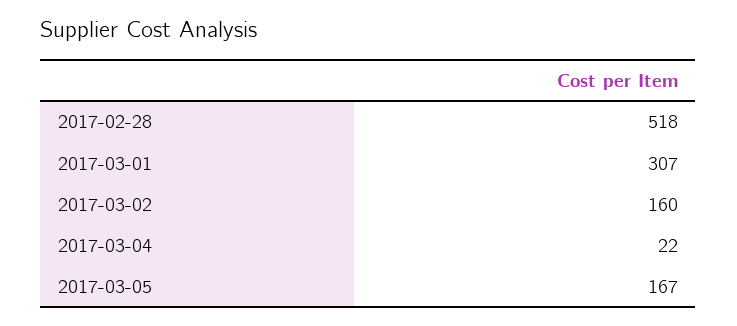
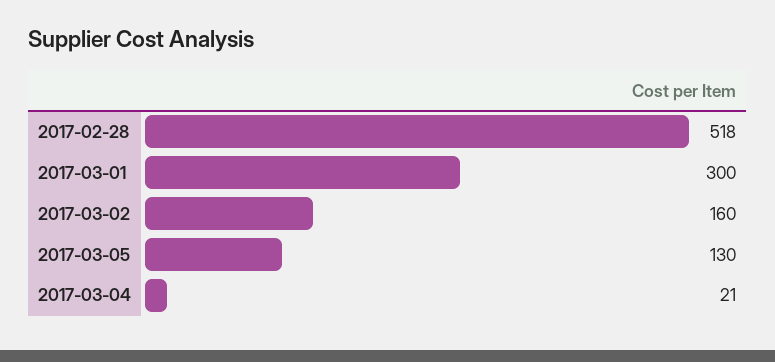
2017-03-01: 307 -> 300
2017-03-04: 22 -> 21
2017-03-05: 167 -> 130

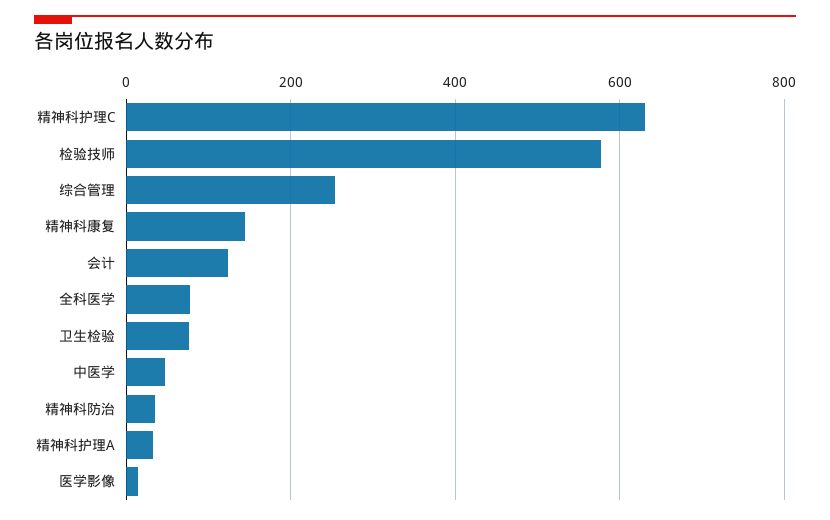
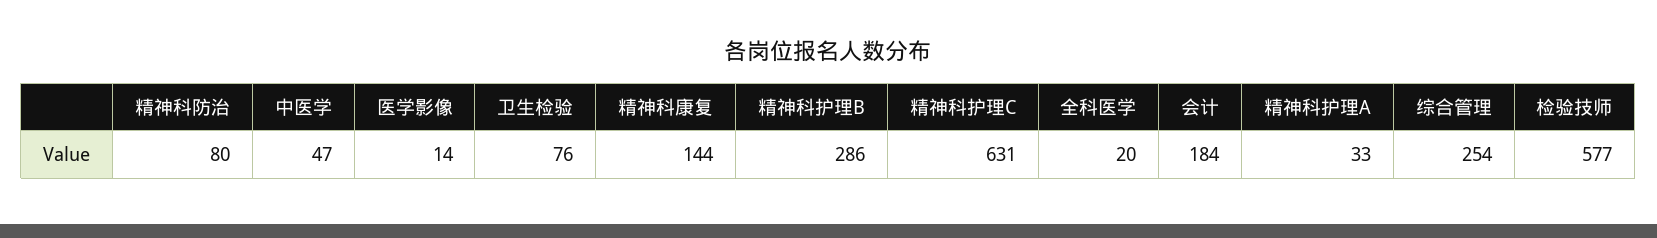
会计: 120 -> 184
全科医学: 80 -> 20
精神科防治: 40 -> 80
精神科护理B: none -> 286

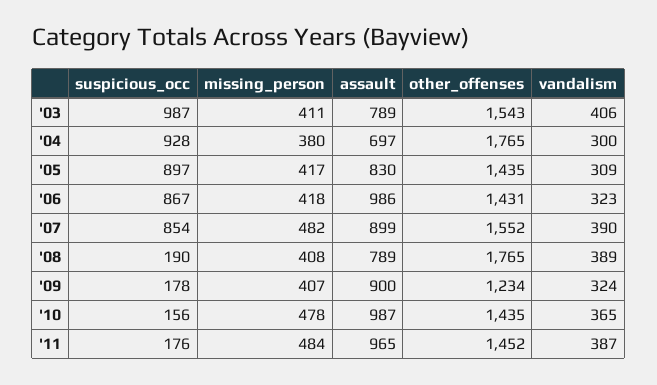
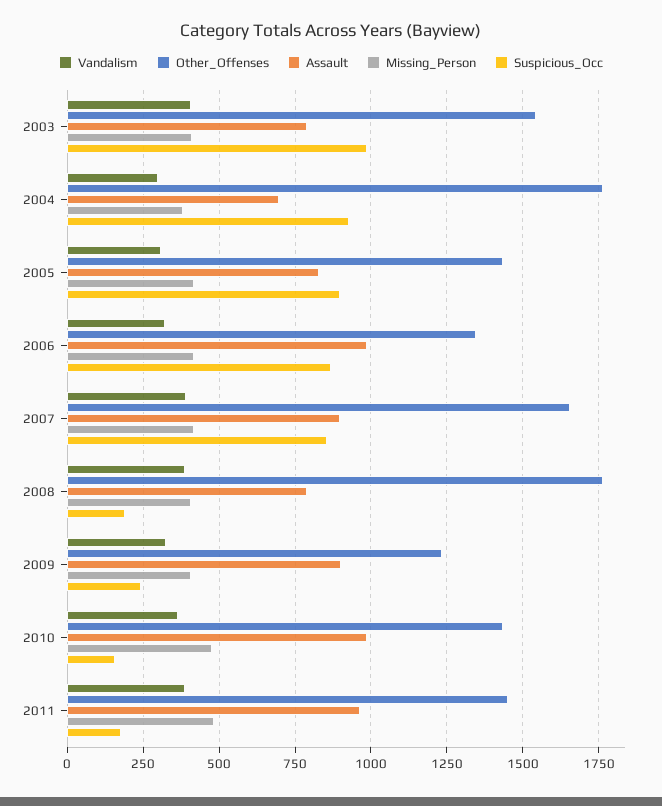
other_offenses, '06: 1431 -> 1350
missing_person, '07: 482 -> 425
other_offenses, '07: 1552 -> 1650
suspicious_occ, '09: 178 -> 250

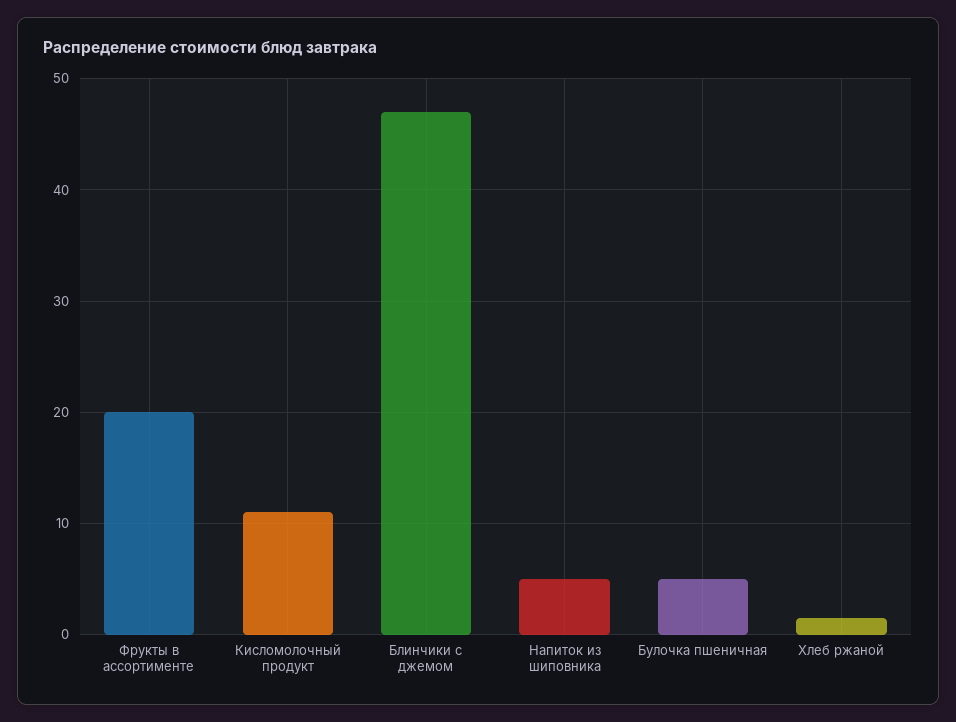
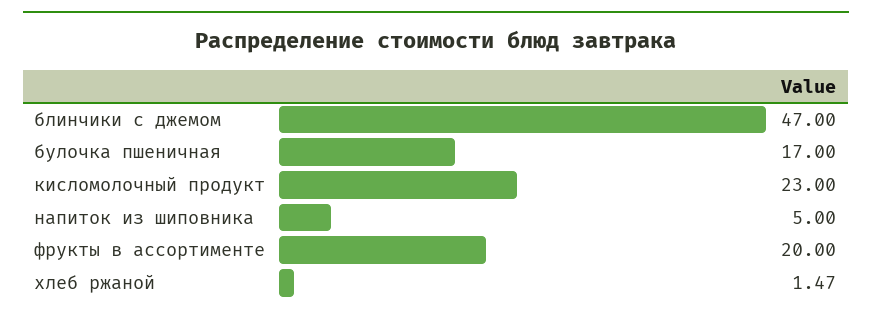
Кисломолочный продукт: 11 -> 23
Булочка пшеничная: 5 -> 17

* Work order:
When you copy the data above, reproduce each line exactly and skip every image.

* The answer:
2017-03-01: 307 -> 300
2017-03-04: 22 -> 21
2017-03-05: 167 -> 130

会计: 120 -> 184
全科医学: 80 -> 20
精神科防治: 40 -> 80
精神科护理B: none -> 286

other_offenses, '06: 1431 -> 1350
missing_person, '07: 482 -> 425
other_offenses, '07: 1552 -> 1650
suspicious_occ, '09: 178 -> 250

Кисломолочный продукт: 11 -> 23
Булочка пшеничная: 5 -> 17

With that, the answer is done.